Yes, it was her beauty that had caught him, that picture of Titania delicately fair against the darkly purple night, her pale gold hair, her sapphire eyes shining in the starlight. Yes, his sister’s flippant tongue had hit upon the humiliating truth. It was only because this girl appealed to his fancy that he was so eager and so angry, this girl whom he had seen the other night for the first time, of whose heart, character, antecedents, kindred, he knew absolutely nothing. It was only because she was so lovely in his eyes that he was prepared to champion her, ready to marry her if she would have him.
“I am a fool,” he told himself, “an arrant fool, a fool so foolish that even shallow-brained Maud can see my folly. I know nothing of this girl, absolutely nothing except that surface frankness which passes for innocence—and which might be assumed by Becky Sharp herself. Indeed, we are told that it was Becky’s guilelessness which always impressed people in her favour.

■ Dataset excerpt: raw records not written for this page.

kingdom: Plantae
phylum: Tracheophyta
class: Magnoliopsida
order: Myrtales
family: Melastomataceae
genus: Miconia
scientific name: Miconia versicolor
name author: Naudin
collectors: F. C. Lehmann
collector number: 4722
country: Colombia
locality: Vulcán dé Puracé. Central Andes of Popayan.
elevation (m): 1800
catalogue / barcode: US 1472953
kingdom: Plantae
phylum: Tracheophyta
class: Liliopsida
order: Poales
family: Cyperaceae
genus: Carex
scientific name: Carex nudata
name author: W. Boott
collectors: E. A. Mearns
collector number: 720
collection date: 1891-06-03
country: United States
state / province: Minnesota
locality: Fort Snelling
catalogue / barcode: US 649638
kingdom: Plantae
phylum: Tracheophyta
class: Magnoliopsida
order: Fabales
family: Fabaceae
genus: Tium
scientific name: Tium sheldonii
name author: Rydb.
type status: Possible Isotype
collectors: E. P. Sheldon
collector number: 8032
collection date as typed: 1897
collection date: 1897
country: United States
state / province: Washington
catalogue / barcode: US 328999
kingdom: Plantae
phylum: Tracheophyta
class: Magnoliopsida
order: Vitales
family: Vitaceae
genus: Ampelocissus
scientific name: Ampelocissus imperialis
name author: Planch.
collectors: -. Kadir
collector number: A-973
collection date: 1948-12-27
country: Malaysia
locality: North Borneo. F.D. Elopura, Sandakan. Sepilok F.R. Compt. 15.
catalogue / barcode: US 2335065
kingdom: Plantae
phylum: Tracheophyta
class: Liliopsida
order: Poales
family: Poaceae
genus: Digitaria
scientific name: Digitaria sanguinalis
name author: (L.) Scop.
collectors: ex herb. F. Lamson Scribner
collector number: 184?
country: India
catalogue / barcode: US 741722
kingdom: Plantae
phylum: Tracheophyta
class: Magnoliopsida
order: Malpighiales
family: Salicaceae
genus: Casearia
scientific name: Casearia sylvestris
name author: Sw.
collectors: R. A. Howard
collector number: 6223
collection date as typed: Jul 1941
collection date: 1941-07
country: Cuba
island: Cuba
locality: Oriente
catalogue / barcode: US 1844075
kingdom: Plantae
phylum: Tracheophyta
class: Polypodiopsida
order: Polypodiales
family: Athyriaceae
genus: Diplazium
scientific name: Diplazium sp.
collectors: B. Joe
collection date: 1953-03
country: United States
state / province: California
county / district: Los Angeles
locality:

May not this girl, daughter of a shady father, be every bit as clever and far-seeing as Becky Sharp? I dare say she is laughing at my infatuation already, and wondering how far it will lead me. Sefton, too! Miss Green said there was an understanding between them. His manner was certainly a thought too easy. No doubt she is trying to hook Sefton, a landowner, one of the best matches in the neighbourhood. And she puts on that stand-offish manner of malice aforethought, to lead him on by keeping him off. I should be an idiot if I were to commit myself, without knowing a great deal more about the young lady. I have been getting absolutely maudlin about the girl. This is how half the unhappy marriages are made.”
He stopped in his swinging walk, after tramping along the narrow muddy track at five miles an hour. The ring of the skates, the shouts of boys playing hockey, sounded clear upon the frosty air. He was not more than a mile from the pond as the crow flies.
“Sophy said their gowns would be finished this morning,” he mused. “I wonder whether they will be on the ice this afternoon.”